The Lowveld bush is my
happy place. If I could right now, I’d be deep in the bush with Darling, a cold G&T in
hand, cruising slowly with all the windows open, perchance to spot an impala
under an ancient fig or a pod of hippos basking in the sun like giant aubergines.
Hippos like giant aubergines in the sun |
Living in Limpopo I
have been blessed to be able to disappear into the Lowveld bush in
between all the madness, and as that good old-fashioned bushwhacker TV Bulpin
wrote: “There is nothing quite like it anywhere else on earth. There is a sense
of a presence brooding over this wilderness, imparting to it an indefinable
character and allure.” This presence he says, embodies all of our longing for adventure,
discovery and exhilarating freedom, and is the most unforgettable thing about
the Lowveld. Yebo yeah.
Some of my best soul
moments have been seeing the creatures of the bush. A very muddy terrapin in a
puddle in the Kruger, a wild dog puppy with satellite-dish ears in the Klaserie.

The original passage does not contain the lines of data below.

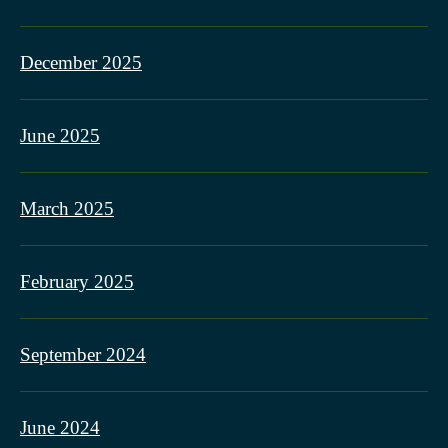
December 2025
June 2025
March 2025
February 2025
September 2024
June 2024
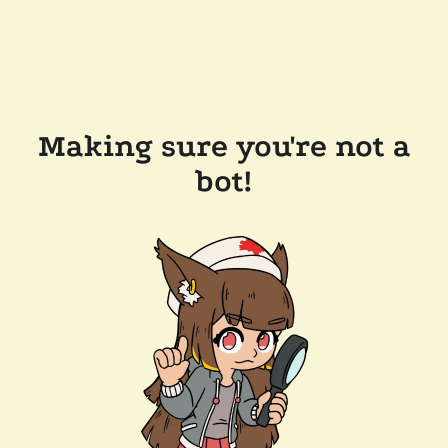
Making sure you're not a
bot!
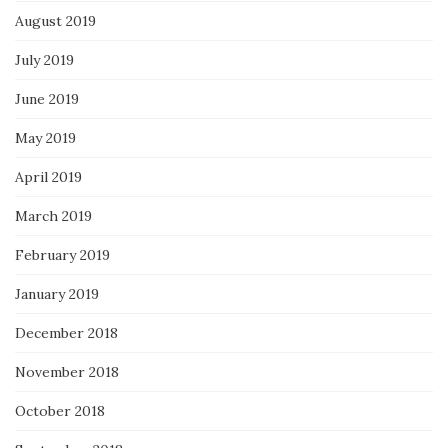
August 2019
July 2019
June 2019
May 2019
April 2019
March 2019
February 2019
January 2019
December 2018
November 2018
October 2018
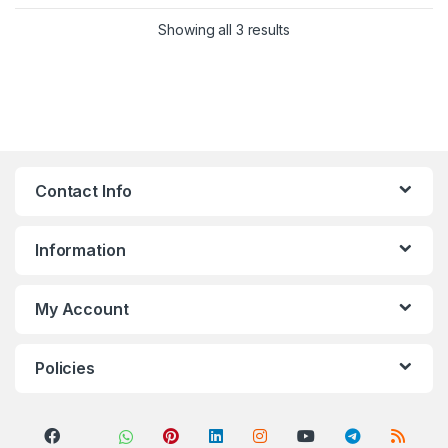
Sorted by popularity
Showing all 3 results
Contact Info
Information
My Account
Policies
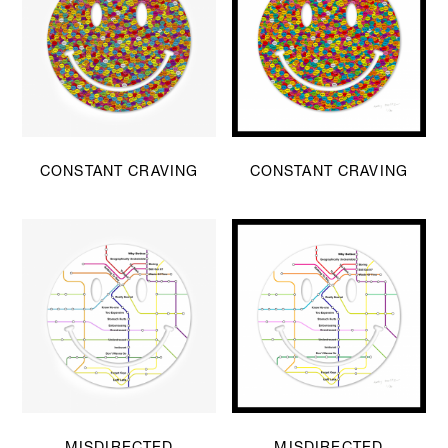
CONSTANT CRAVING
CONSTANT CRAVING
MISDIRECTED
MISDIRECTED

A leopard that simply slunk across our path in Garonga, a hippo dancing at dusk
at Ntsiri, a herd of elephant crossing the Timbavati river road in Kruger. And the trees and the rivers, the sunsets, the sunrises, the smell of woodsmoke.
Sleepy buffalo calf x |
Loved for its bushveld
spirit, the Lowveld includes the Kruger Park that stretches down from Punda
Maria in the north all the way down south to Malelane near the border of
Mozambique and Swaziland. It includes the luxury private reserves like Sabi
Sands and Mala Mala and the humbler provincial reserves and parks; the Limpopo
Valley and the meeting of the borders of South Africa, Botswana and Zimbabwe….where
it seems like the elephants an baobabs will never end, although we all know the sad truth that humanity seems ever hellbent on destroying the wild and its creatures. And thank you for the places where they are at peace.
Pregnant rhino x |
I need this virtual
reflection of the bush after a befok
crazy year in which I packed up the old family farmhouse, packed up dad who
went off to Hermanus, packed up myself and packed, many, many suitcases and
went to Jozi countless times, New York, Hawaii, Malawi, Ilha de Mocambique,
Thailand, and Maputo twice.
Muddy but determined terrapin x |
And as the famous South
African rhino conservationist Ian Player said, the wilderness is a place of
reflection. It's by considering the wilderness as a whole system that one starts to find its real magic. Everything in the bush is interconnected – from
the slenderest grasses to the biggest trees - and the more greater the connection the more powerful the amazement.